(Data items)
::::::

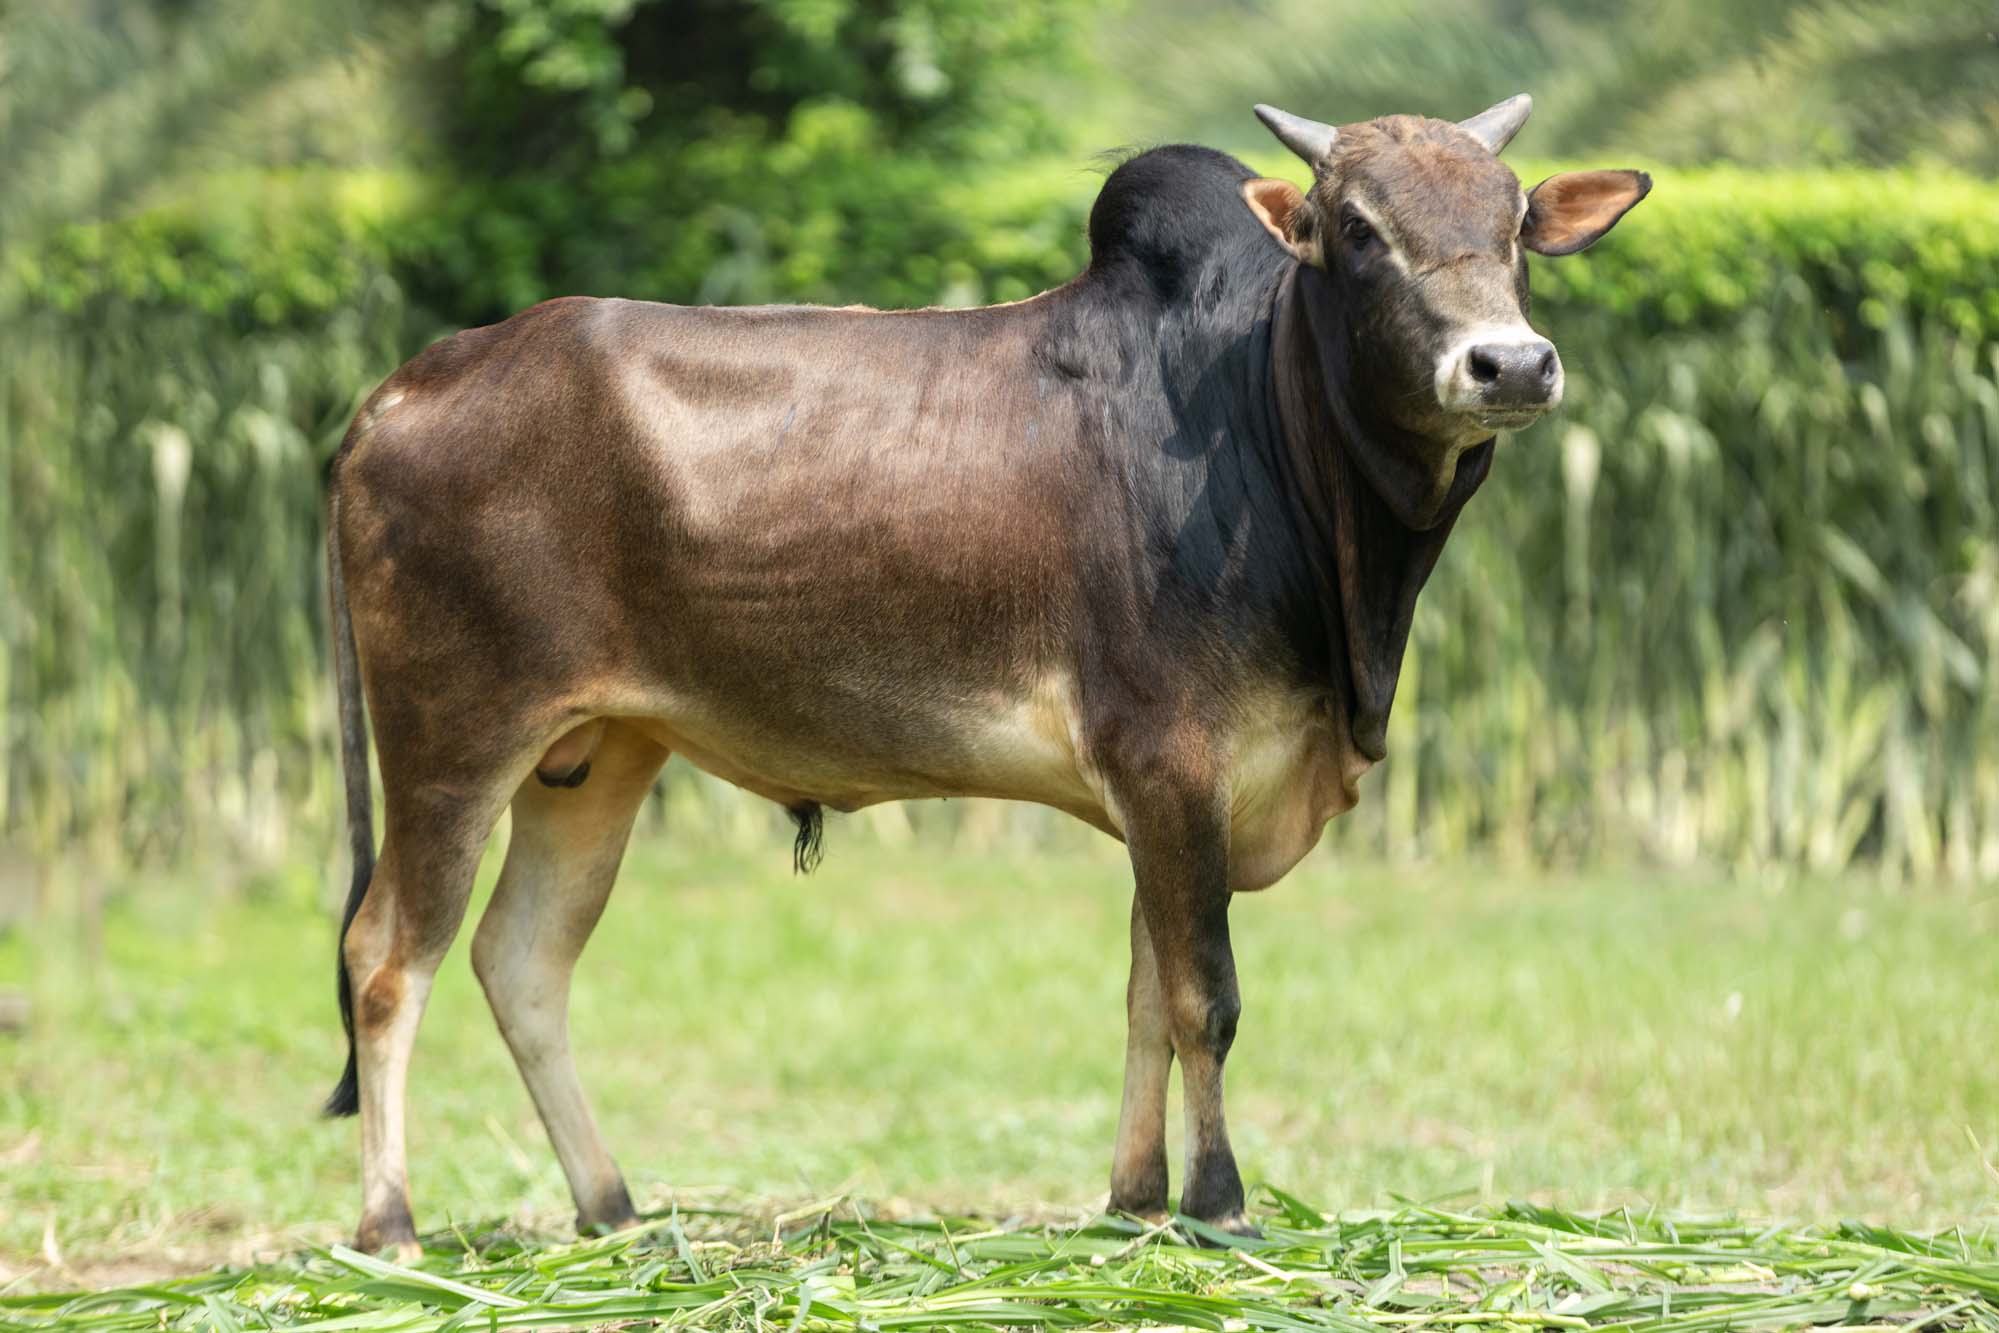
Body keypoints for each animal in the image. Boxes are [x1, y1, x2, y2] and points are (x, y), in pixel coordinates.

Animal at [322, 94, 1648, 1255]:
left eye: (1517, 221)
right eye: (1360, 229)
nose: (1509, 365)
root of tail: (396, 391)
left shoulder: (1170, 797)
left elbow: (1146, 995)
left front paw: (1135, 1199)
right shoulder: (1173, 762)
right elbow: (1205, 998)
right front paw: (1219, 1203)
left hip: (594, 756)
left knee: (521, 961)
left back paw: (614, 1210)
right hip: (452, 740)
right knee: (388, 957)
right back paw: (391, 1226)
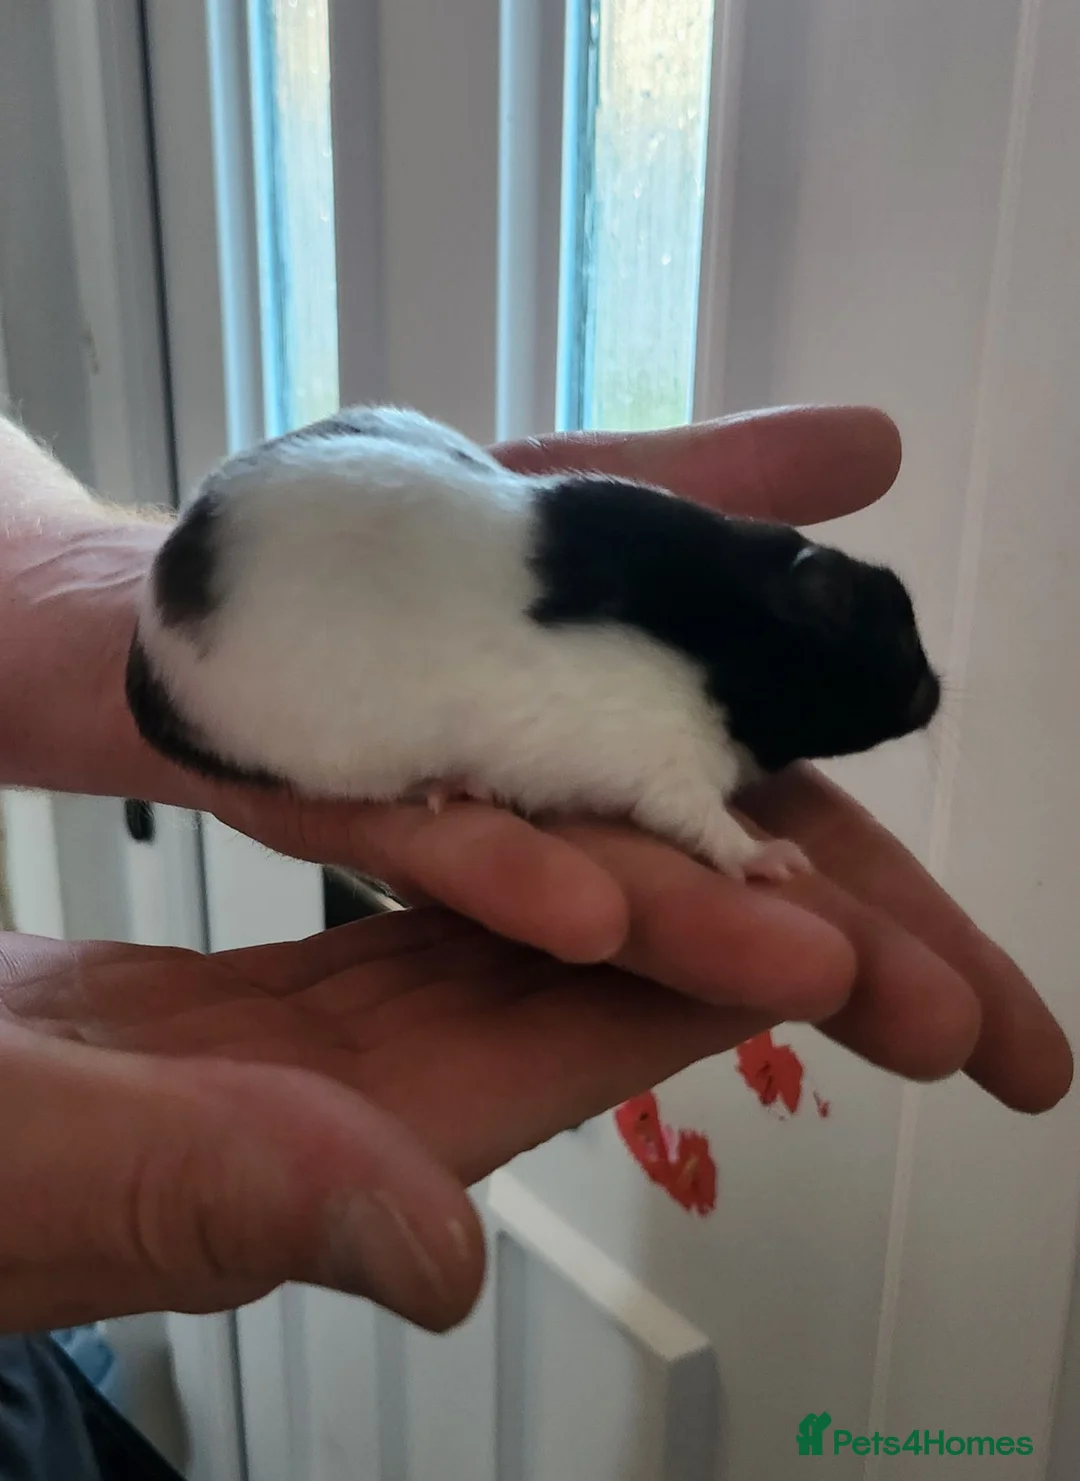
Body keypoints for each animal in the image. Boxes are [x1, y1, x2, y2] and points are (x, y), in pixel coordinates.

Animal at [125, 405, 941, 882]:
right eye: (898, 639)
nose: (936, 695)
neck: (732, 631)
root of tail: (154, 621)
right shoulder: (668, 766)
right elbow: (706, 826)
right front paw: (776, 860)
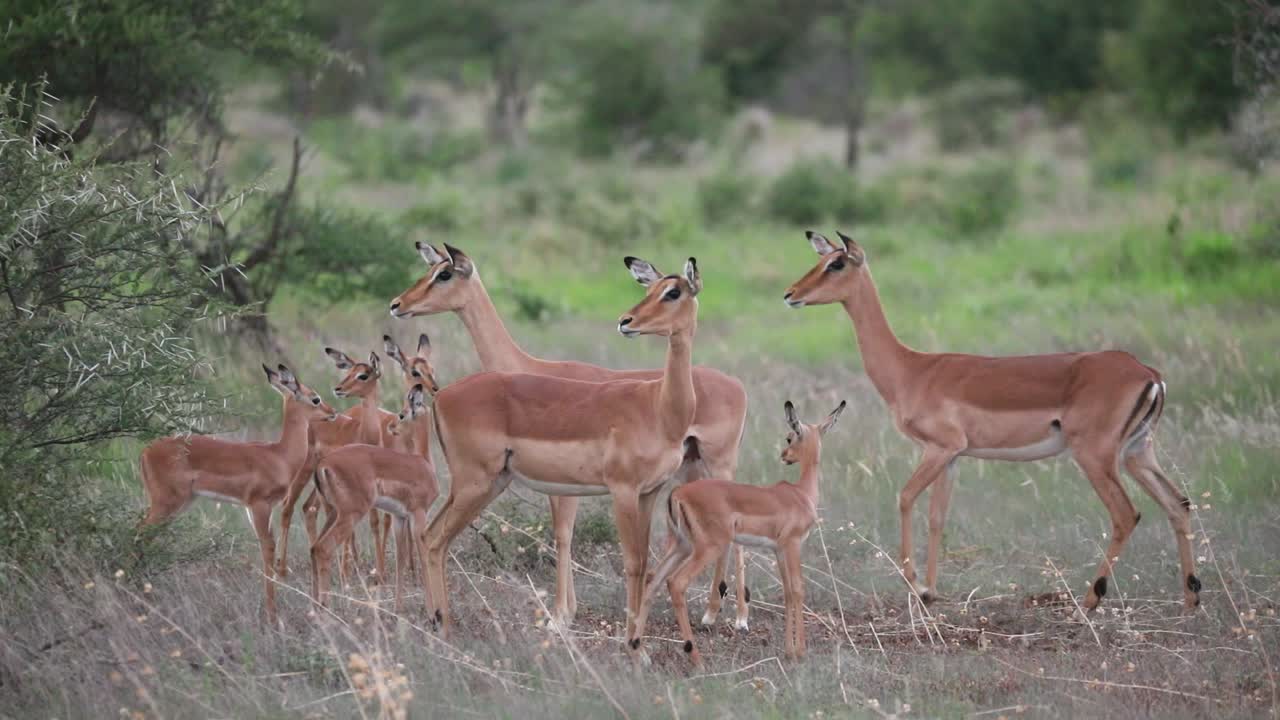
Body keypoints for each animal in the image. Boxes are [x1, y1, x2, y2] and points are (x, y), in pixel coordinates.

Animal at [138, 364, 337, 623]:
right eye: (315, 398)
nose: (333, 412)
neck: (280, 455)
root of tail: (145, 452)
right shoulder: (259, 505)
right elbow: (268, 548)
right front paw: (273, 616)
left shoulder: (256, 508)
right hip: (165, 503)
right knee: (139, 533)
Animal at [310, 384, 439, 614]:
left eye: (402, 413)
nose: (392, 427)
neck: (423, 463)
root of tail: (323, 464)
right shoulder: (418, 514)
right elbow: (423, 555)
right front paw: (433, 614)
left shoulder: (400, 518)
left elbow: (400, 559)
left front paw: (398, 609)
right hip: (351, 514)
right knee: (324, 548)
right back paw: (326, 608)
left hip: (334, 513)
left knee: (314, 548)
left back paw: (316, 606)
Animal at [389, 242, 750, 630]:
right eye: (649, 289)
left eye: (444, 273)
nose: (397, 303)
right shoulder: (593, 489)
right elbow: (574, 539)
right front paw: (565, 616)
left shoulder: (607, 490)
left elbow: (579, 541)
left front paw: (562, 616)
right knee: (431, 537)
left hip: (714, 465)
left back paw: (734, 617)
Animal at [633, 400, 846, 665]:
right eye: (789, 437)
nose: (784, 456)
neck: (801, 494)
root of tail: (678, 493)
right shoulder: (793, 545)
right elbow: (798, 590)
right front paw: (801, 652)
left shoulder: (778, 550)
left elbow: (787, 592)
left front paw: (789, 651)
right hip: (709, 547)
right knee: (676, 582)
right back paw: (696, 657)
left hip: (683, 546)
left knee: (653, 579)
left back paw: (638, 650)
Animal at [783, 230, 1200, 611]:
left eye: (836, 263)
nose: (790, 293)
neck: (911, 370)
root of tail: (1147, 373)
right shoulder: (952, 457)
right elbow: (937, 517)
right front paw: (932, 592)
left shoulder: (939, 449)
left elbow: (904, 498)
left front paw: (918, 587)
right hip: (1137, 452)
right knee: (1178, 503)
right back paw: (1190, 601)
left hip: (1096, 457)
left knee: (1126, 514)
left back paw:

::::::

Find the lines above that include the string "knee" and copy them.

» THE COMPLETED TASK:
left knee: (521, 961)
right knee: (388, 957)
right knee: (139, 533)
right knee: (324, 548)
left knee: (314, 548)
right knee: (431, 537)
right knee: (676, 582)
left knee: (653, 579)
right knee: (1178, 503)
left knee: (1126, 514)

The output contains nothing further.